Issue Date: June 13, 2011
DNA Folding In Cell-like Setting
Researchers have obtained the first glimpse of the shape adopted by folded DNA structures called G-quadruplexes under molecularly crowded cell-like conditions. The findings, if confirmed, could have implications for drug discovery because G-quadruplexes may be sites of action for cancer drugs.
G-quadruplexes are three-dimensional DNA structures that are believed to form at the chromosome end caps, known as telomeres. Structural studies over nearly the past two decades—one by crystallography and five by solution NMR—have found that G-quadruplexes can adopt six different shapes. But until now, researchers had not known which, if any, of these shapes are likely to be present on human telomeres in living cells.
Biomacromolecular structure specialist Anh Tuân Phan and coworker Brahim Heddi of Nanyang Technological University, in Singapore, have now used circular dichroism and NMR to obtain the first G-quadruplex structure in a solution like that in cells (J. Am. Chem. Soc., DOI: 10.1021/ja200786q). They achieved crowding by using solutes that deplete water from the surface of DNA, which mimics the way biomolecules in live cells block water from reaching the DNA surface.
Phan and Heddi show that human telomeric G-quadruplexes adopt a conformation in crowded solution that is different from the five structures found previously by NMR but the same as the one obtained previously via crystallography. In addition, four of the NMR structures convert reversibly to the crowded-solution form when exposed to molecularly crowded conditions, giving further confidence that this is the form present in live cells. The study also shows that under molecularly crowded conditions, human telomeric DNA can form a previously unknown higher order structure in which two or more G-quadruplex units are stacked.
The findings are consistent with some, but not all, previous studies predicting the form G-quadruplexes would adopt in cell-like conditions. Those studies were carried out by researchers such as biomolecular structure and function expert Daisuke Miyoshi of Konan University, in Kobe, Japan. Miyoshi comments that it will be important to develop models of cell-like conditions that are more sophisticated than water-depleting solutes. He adds, however, that “this groundbreaking paper gives quantitative insights into the properties of nucleic acids in living cells and should open new avenues to finding native and functionally active structures of other biomolecules under cell-mimicking conditions.”
“It’s a significant paper that brings together and rationalizes a large number of previous studies and provides an important starting point for future work,” comments nucleic acid structure and cancer drug expert Stephen Neidle of the University of London School of Pharmacy, whose group obtained the crystallographic G-quadruplex structure in 2002 (Nature, DOI: 10.1038/nature755). “It shows that crystallography and NMR can be in bed together quite happily and gives greater confidence to drug design,” he says.

# The task
Answer these questions from the DNA folding article:
(a) How many different shapes had structural studies found that G-quadruplexes can adopt?
(b) What two methods did Phan and Heddi use to obtain the G-quadruplex structure?
(c) In what year did Stephen Neidle's group obtain the crystallographic G-quadruplex structure?

Chart understanding data:
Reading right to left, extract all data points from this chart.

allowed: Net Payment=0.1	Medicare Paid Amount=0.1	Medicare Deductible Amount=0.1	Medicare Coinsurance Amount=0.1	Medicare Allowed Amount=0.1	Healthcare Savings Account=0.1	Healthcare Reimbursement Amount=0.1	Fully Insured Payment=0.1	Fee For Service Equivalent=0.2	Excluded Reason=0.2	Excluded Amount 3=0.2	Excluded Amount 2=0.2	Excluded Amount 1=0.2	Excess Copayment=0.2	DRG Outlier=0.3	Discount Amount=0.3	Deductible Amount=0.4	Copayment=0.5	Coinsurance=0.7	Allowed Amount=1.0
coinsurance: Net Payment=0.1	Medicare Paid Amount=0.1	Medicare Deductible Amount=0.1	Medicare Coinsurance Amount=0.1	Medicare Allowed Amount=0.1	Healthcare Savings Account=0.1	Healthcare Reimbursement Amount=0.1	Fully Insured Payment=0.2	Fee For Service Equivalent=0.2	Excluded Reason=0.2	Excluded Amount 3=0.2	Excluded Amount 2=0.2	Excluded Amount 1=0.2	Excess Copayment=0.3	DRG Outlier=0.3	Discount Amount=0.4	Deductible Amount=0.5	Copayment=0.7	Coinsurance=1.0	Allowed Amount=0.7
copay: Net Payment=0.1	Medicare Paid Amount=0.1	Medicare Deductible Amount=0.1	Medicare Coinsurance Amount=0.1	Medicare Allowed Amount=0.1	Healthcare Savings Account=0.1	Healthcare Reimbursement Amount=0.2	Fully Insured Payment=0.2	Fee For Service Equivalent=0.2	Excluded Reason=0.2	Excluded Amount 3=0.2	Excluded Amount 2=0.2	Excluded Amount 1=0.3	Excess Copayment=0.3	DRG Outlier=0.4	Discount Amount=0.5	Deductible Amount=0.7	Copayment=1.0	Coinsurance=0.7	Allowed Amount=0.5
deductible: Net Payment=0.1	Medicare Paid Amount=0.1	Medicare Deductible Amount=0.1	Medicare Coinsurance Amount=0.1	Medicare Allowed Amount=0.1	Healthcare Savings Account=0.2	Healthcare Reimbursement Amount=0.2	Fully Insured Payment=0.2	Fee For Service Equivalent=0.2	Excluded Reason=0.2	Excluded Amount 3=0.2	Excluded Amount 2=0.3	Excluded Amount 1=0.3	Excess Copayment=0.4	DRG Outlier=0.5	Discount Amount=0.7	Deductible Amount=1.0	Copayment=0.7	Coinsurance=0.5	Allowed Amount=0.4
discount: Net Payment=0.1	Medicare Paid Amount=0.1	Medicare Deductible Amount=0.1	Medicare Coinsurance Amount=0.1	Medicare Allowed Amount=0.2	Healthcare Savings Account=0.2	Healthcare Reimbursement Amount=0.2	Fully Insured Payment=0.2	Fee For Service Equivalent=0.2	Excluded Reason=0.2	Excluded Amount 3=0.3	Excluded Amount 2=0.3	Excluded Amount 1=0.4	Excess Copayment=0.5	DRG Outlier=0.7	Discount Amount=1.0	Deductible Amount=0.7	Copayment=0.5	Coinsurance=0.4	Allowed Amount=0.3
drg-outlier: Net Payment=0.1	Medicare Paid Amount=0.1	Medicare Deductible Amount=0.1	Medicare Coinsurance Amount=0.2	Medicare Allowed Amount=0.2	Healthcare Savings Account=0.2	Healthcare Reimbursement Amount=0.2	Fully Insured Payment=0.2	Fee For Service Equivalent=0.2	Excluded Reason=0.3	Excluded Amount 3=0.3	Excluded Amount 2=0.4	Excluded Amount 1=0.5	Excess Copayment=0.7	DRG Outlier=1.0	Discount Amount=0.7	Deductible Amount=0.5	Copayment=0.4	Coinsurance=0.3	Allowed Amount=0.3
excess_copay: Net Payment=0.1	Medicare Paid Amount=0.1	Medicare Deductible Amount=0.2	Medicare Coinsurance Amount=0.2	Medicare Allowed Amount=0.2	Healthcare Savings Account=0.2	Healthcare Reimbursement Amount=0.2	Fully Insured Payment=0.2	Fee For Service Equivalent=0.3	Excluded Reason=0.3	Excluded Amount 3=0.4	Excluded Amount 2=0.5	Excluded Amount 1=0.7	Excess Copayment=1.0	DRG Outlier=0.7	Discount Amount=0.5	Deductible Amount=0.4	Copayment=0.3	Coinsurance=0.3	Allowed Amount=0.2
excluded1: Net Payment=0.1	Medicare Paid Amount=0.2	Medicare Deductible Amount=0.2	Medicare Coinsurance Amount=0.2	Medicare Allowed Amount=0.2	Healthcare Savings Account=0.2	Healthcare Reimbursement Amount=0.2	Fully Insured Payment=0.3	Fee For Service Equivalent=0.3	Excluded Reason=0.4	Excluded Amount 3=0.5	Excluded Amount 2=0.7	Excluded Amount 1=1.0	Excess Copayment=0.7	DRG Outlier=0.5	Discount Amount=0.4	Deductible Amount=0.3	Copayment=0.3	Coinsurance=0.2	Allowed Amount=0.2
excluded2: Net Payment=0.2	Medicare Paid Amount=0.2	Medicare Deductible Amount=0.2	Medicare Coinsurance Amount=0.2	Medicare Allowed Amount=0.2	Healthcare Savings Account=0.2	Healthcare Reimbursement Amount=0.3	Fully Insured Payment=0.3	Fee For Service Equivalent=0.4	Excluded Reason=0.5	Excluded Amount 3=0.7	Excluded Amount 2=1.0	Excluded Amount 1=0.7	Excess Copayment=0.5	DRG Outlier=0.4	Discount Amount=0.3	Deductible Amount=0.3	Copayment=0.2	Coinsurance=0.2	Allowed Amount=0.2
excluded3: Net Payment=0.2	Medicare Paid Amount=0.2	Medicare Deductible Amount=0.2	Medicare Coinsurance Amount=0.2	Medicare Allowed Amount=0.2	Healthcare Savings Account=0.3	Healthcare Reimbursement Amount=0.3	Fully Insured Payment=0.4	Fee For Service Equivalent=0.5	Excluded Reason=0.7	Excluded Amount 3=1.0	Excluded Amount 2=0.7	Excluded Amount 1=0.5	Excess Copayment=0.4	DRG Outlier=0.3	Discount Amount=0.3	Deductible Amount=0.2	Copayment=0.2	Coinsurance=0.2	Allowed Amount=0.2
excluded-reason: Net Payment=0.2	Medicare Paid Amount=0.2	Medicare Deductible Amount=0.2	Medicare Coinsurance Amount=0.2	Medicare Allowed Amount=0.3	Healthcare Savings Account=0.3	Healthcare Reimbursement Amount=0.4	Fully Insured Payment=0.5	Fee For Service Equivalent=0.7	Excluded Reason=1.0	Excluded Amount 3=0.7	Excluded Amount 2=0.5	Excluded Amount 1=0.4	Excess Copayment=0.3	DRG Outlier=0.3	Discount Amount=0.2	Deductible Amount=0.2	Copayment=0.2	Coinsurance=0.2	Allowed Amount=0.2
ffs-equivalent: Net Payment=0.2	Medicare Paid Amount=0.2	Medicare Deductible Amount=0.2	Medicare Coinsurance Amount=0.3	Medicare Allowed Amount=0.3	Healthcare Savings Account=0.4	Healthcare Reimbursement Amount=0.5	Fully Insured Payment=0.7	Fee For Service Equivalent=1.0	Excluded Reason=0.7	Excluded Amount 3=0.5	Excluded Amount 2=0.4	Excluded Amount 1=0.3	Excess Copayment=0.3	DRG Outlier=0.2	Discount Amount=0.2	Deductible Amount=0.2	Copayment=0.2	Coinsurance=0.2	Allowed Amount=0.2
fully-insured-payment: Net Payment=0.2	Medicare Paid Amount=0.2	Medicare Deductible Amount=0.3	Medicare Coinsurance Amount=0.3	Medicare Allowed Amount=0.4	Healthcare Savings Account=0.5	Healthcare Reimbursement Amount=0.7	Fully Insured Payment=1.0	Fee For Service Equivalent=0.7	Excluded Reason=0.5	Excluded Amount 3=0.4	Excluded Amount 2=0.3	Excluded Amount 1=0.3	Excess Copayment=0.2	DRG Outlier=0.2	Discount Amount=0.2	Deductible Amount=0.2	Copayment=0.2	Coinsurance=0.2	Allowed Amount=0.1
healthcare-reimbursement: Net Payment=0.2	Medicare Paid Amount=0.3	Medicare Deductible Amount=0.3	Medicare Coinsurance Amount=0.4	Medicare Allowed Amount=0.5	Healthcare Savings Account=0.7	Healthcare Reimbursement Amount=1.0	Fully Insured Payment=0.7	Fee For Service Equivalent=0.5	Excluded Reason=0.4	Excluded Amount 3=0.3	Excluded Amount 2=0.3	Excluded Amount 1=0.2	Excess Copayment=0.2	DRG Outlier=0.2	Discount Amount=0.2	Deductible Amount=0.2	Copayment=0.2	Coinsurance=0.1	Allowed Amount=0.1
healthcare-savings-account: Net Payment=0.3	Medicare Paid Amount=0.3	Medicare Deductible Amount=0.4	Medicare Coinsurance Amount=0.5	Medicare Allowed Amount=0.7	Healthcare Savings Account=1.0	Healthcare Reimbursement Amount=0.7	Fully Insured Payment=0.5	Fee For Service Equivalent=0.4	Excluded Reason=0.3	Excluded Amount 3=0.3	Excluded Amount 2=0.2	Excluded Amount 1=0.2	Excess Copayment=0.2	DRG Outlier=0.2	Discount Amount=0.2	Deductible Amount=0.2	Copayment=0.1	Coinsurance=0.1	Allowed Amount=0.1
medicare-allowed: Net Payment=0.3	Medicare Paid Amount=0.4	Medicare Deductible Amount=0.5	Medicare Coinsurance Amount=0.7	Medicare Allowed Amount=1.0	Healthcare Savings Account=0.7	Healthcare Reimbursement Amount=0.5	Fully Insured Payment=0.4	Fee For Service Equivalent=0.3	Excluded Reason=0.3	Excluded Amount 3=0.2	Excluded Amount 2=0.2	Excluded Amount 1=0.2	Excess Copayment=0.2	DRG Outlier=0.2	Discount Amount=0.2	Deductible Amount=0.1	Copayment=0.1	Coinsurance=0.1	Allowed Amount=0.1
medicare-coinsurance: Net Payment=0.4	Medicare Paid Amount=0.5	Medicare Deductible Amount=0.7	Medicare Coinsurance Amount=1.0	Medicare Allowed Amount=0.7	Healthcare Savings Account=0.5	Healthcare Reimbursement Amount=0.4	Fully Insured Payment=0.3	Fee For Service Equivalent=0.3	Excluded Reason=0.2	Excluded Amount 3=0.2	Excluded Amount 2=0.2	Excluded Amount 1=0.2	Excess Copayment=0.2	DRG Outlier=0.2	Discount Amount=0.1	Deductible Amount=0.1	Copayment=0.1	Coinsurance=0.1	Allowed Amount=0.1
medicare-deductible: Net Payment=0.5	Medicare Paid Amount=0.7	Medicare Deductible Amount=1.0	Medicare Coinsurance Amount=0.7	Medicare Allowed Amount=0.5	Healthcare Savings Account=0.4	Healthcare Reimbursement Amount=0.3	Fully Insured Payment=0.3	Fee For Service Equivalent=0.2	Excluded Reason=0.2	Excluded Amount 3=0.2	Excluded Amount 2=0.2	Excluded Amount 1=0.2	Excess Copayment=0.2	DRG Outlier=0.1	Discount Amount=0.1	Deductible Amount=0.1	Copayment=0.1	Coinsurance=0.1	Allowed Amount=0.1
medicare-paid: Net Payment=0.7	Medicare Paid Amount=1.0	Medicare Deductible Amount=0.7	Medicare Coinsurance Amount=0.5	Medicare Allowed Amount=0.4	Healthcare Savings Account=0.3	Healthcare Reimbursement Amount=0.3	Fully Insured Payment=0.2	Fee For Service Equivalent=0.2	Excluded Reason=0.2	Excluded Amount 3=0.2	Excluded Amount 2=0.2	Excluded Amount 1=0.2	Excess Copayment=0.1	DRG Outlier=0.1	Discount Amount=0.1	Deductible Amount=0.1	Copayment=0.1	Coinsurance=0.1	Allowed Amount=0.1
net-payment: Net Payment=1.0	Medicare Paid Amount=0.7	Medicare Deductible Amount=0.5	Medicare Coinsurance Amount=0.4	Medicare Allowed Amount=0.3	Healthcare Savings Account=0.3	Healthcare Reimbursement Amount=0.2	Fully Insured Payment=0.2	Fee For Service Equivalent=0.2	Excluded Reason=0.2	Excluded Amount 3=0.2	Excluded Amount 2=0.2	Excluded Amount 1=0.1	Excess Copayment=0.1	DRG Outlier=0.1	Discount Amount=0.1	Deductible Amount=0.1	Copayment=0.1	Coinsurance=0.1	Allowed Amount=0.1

# Answer space
(a) Six
(b) Circular dichroism and NMR
(c) 2002